«Wir haben einen Plan für unsere anspruchsvolle Situation. Von Konkurs kann keine Rede sein.»

Gestern titelte die NZZ am Sonntag, dass dem Güterverkehr der Ruin drohe. SBB Cargo-Chef Nicolas Perrin nimmt Stellung.

Nicolas Perrin, stimmt der NZZ-Beitrag, nachdem SBB Cargo der Ruin droht?
Nicolas Perrin, Leiter SBB Cargo, Mitglied der Konzernleitung SBB. Bild: Christine Strub © christinestrub.chNein. Die Behauptung, dass SBB Cargo ohne einen Partner der Konkurs drohe, ist schlicht falsch. Dass wir unter Druck stehen stimmt, das hat uns ja das schwierige Jahr 2017 gezeigt. Am 1. März haben wir deshalb den Sanierungs- und Entwicklungsplan präsentiert. Dieser wird uns wieder auf Kurs bringen. Würden wir zuwarten – und wie von gewissen Politikern gefordert – eine «Denkpause» einlegen, so kämen wir in eine Abwärtsspirale. Ohne den von uns beschlossenen Plan würde sich das Ergebnis weiter verschlechtern mit dem Risiko eines Defizits von rund 100 Millionen Franken.

Wo ist der dringendste Handlungsbedarf?
Heute werden 90 Prozent der Wagen nur über etwa die Hälfte der 344 Bedienpunkte transportiert. Diesen System-Wagenladungsverkehr in Wirtschaftsräumen mit grossen Gütermengen wollen wir weiter stärken. Bei der anderen Hälfte der Bedienpunkte mit Einzel-Wagenladungsverkehr steht die Bahn immer stärker unter Druck. Allein zwischen 2011 und 2017 sank die transportierte Menge um über einen Drittel auf durchschnittlich lediglich zwei Wagen pro Tag. Das zeigt, dass hier unser Produkt am Markt nicht stark genug ist. Diese Bedienpunkte überprüfen wir aktuell mit unseren Kunden. Ausserdem sind wir daran, unsere Prozesse stark zu vereinfachen. Dies hat eine Reduktion von 330 Stellen bis Ende 2020 zur Folge: Rund 100 Stellen in der Verwaltung, rund 80 im Bereich Lokführer sowie ca. 150 Stellen beim Rangierpersonal.

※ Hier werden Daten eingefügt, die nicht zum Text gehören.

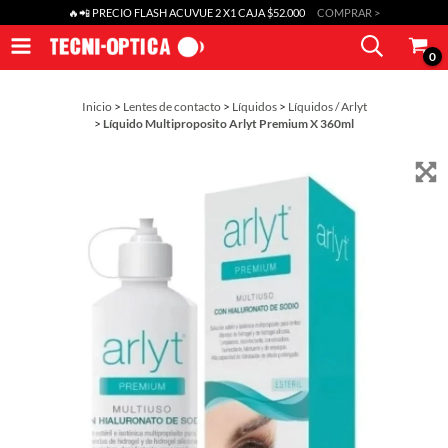
🔥📲 PRECIO FLASH ACUVUE 2 X1 CAJA $52.000
COMPRAR >
0
Inicio
>
Lentes de contacto
>
Líquidos
>
Líquidos / Arlyt
>
Líquido Multiproposito Arlyt Premium X 360ml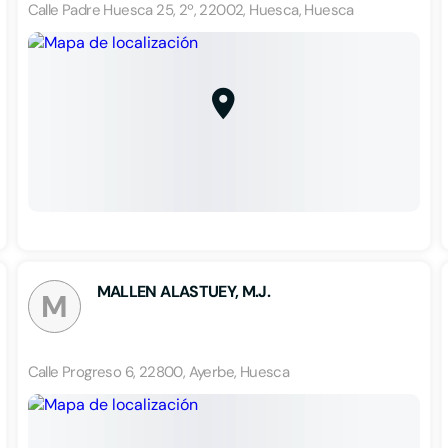
Calle Padre Huesca 25, 2º, 22002, Huesca, Huesca
MALLEN ALASTUEY, M.J.
M
Calle Progreso 6, 22800, Ayerbe, Huesca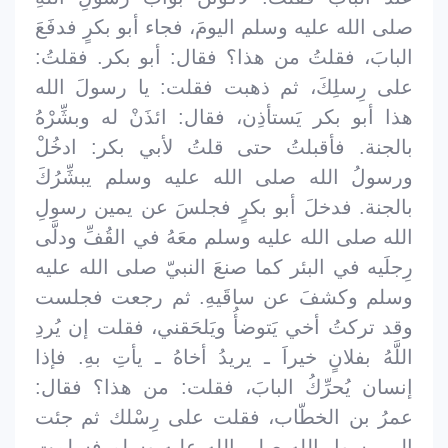
صلى الله عليه وسلم اليومَ، فجاء أبو بكرٍ فدفَعَ
البابَ، فقلتُ من هذا؟ فقال: أبو بكر. فقلتُ:
على رِسلِكَ، ثم ذهبت فقلت: يا رسولَ الله
هذا أبو بكر يَستأذِن، فقال: ائذَنْ له وبشِّرْهُ
بالجنة. فأقبلتُ حتى قلتُ لأبي بكر: ادخُلْ
ورسولُ الله صلى الله عليه وسلم يبشِّرُكَ
بالجنة. فدخلَ أبو بكرٍ فجلسَ عن يمين رسولِ
الله صلى الله عليه وسلم معَهُ في القُفِّ ودلَّى
رِجلَيه في البئر كما صنعَ النبيّ صلى الله عليه
وسلم وكشفَ عن ساقَيهِ. ثم رجعت فجلست
وقد تركتُ أخي يَتوضأُ ويَلحَقني، فقلت إن يُردِ
اللَّهُ بفلانٍ خيراَ ـ يريدُ أخاهُ ـ يأتِ بهِ. فإذا
إنسان يُحرِّكُ البابَ، فقلت: من هذا؟ فقال:
عمرُ بن الخطّاب، فقلت على رِسْلك ثم جئت
إلى رسولِ الله صلى الله عليه وسلم فسلمت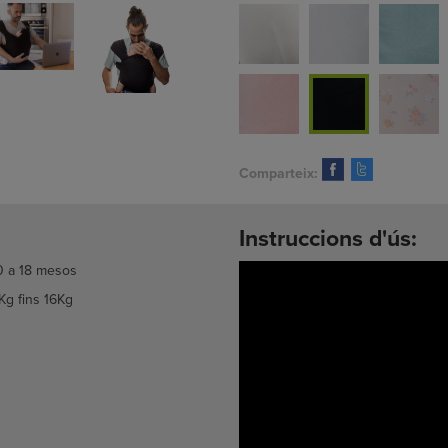
Comparteix:
Instruccions d'ús:
0 a 18 mesos
Kg fins 16Kg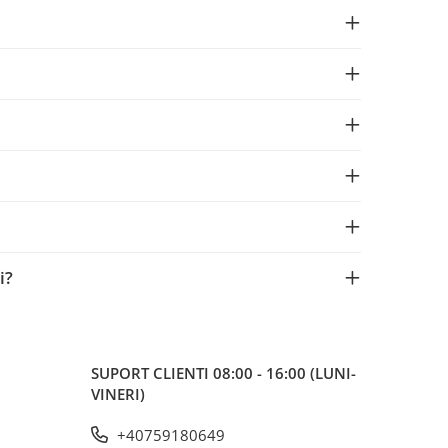
i?
SUPORT CLIENTI
08:00 - 16:00 (LUNI-
VINERI)
+40759180649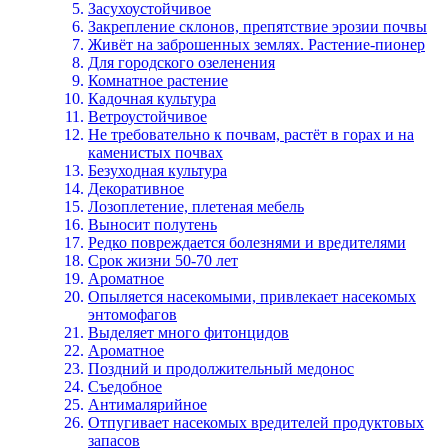
Засухоустойчивое
Закрепление склонов, препятствие эрозии почвы
Живёт на заброшенных землях. Растение-пионер
Для городского озеленения
Комнатное растение
Кадочная культура
Ветроустойчивое
Не требовательно к почвам, растёт в горах и на
каменистых почвах
Безуходная культура
Декоративное
Лозоплетение, плетеная мебель
Выносит полутень
Редко повреждается болезнями и вредителями
Срок жизни 50-70 лет
Ароматное
Опыляется насекомыми, привлекает насекомых
энтомофагов
Выделяет много фитонцидов
Ароматное
Поздний и продолжительный медонос
Съедобное
Антималярийное
Отпугивает насекомых вредителей продуктовых
запасов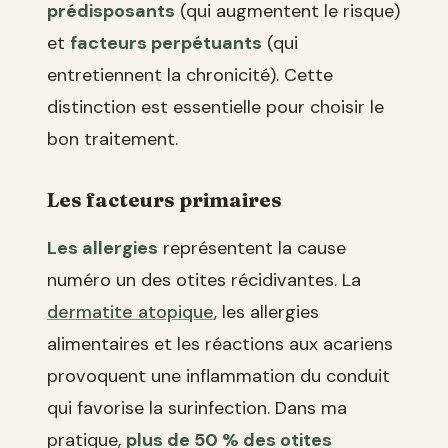
prédisposants
(qui augmentent le risque)
et
facteurs perpétuants
(qui
entretiennent la chronicité). Cette
distinction est essentielle pour choisir le
bon traitement.
Les facteurs primaires
Les allergies
représentent la cause
numéro un des otites récidivantes. La
dermatite atopique
, les allergies
alimentaires et les réactions aux acariens
provoquent une inflammation du conduit
qui favorise la surinfection. Dans ma
pratique,
plus de 50 % des otites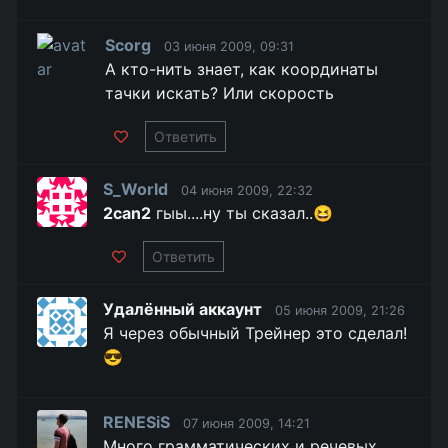
Scorg
03 июня 2009, 09:31
А кто-нить знает, как координаты
тачки искать? Или скорость
Ответить
S_World
04 июня 2009, 22:32
2can2
гыы....ну ты сказал..😆
Ответить
Удалённый аккаунт
05 июня 2009, 21:26
Я через обычный Трейнер это сделал!
😎
RENESiS
07 июня 2009, 14:21
Много грамматических и речевых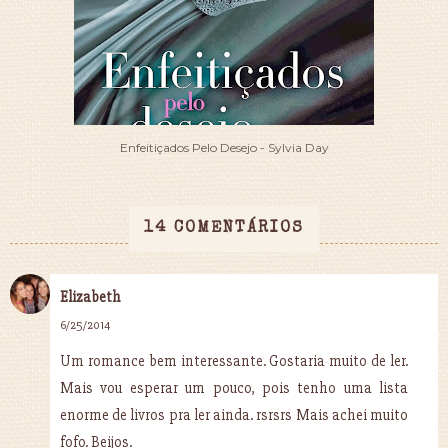
Enfeitiçados Pelo Desejo - Sylvia Day
14 COMENTÁRIOS
Elizabeth
6/25/2014
Um romance bem interessante. Gostaria muito de ler.
Mais vou esperar um pouco, pois tenho uma lista
enorme de livros pra ler ainda. rsrsrs Mais achei muito
fofo. Beijos.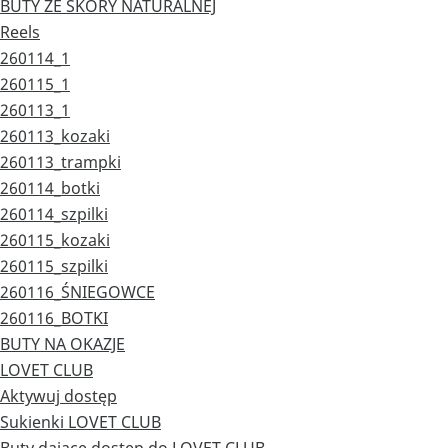
BUTY ZE SKÓRY NATURALNEJ
Reels
260114_1
260115_1
260113_1
260113_kozaki
260113_trampki
260114_botki
260114_szpilki
260115_kozaki
260115_szpilki
260116_ŚNIEGOWCE
260116_BOTKI
BUTY NA OKAZJE
LOVET CLUB
Aktywuj dostęp
Sukienki LOVET CLUB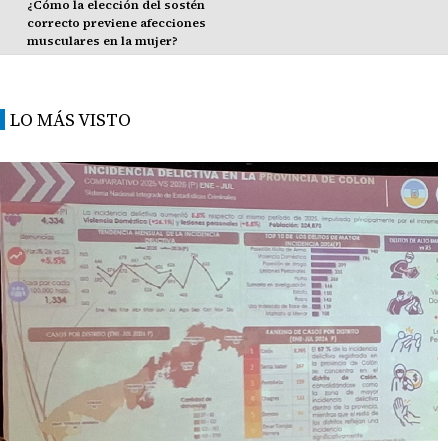
¿Cómo la elección del sostén
correcto previene afecciones
musculares en la mujer?
LO MÁS VISTO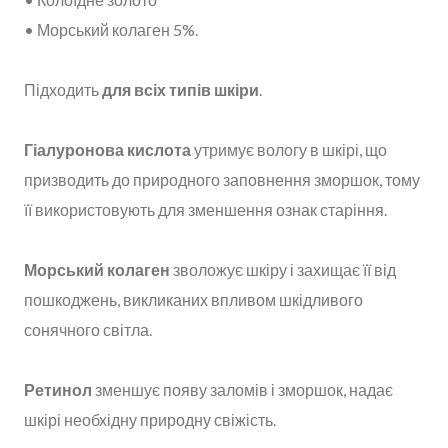
• Морський колаген 5%.
Підходить
для всіх типів шкіри
.
Гіалуронова кислота
утримує вологу в шкірі, що
призводить до природного заповнення зморшок, тому
її використовують для зменшення ознак старіння.
Морський колаген
зволожує шкіру і захищає її від
пошкоджень, викликаних впливом шкідливого
сонячного світла.
Ретинол
зменшує появу заломів і зморшок, надає
шкірі необхідну природну свіжість.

Wo stehen die Sanierungsarbeiten?
Unser Ziel ist es, im Binnenverkehr spätestens 2020 eine schwarze Null zu erreichen und danach reinvestitionsfähig zu werden. Ins aktuelle Jahr sind wir deutlich besser als ins 2017 gestartet. Wir haben unsere Umsatzziele erreicht, sind aber bei den Kosten noch über der gesteckten Messlatte. Bei der Bedienpunkteüberprüfung sind wir in intensiven Gesprächen mit unseren Kunden in den Kantonen Bern und Jura. Die ersten Erfahrungen zeigen, dass der Weg richtig ist, gemeinsam nach neuen Lösungen zu suchen. Ich hatte in den letzten Wochen nebst den Kunden auch mit Kollegen aus den Branchen kontakt. Sie haben mir mehrfach versichert, dass wir mit unserem Sanierungsplan auf dem richtigen Weg sind.

Gleichzeitig nutzen wir die Möglichkeiten der Automation und Digitalisierung und investieren bis 2023 90 Millionen Franken. Neben der automatischen Kupplung und Bremsprobe bringen auch Informationssysteme den Kunden mehr Transparenz und Sendungsinformationen in Echtzeit. Details hier: www.sbbcargo.com/innovation.

Und wie steht es mit der Partnerstrategie?
Wir wollen gemeinsam mit anderen Marktteilnehmern und Investoren SBB Cargo stärken. Bei SBB Cargo International ist dieses Modell bereits erfolgreich. In den kommenden Monaten wollen wir Gespräche mit möglichen Partnern führen, die sich für SBB Cargo als verlässliches und finanziell nachhaltiges Unternehmen stark machen, das Geschäft strategisch mitgestalten, investieren, sowie Erfolge und Risiken mittragen. In diesem Rahmen wird unser Verwaltungsrat per Januar 2019 ergänzt. Anschliessend wird abhängig vom Partnerschaftsprozess ein externes Verwaltungsrats-Präsidium eingesetzt. Damit erfüllt die SBB die Ziele des Bundesrates: SBB Cargo wird stärker aus dem Konzern herausgelöst und ab Januar 2019 als Tochtergesellschaft geführt.

Insofern stimmt es, dass die Partnerschaft ein wichtiges Element unserer Entwicklung ist. Aber nicht wie in der NZZ behauptet nur das einzige Element. Wenn wir besser und stärker werden, nützt das auch für den Partnerschaftsprozess.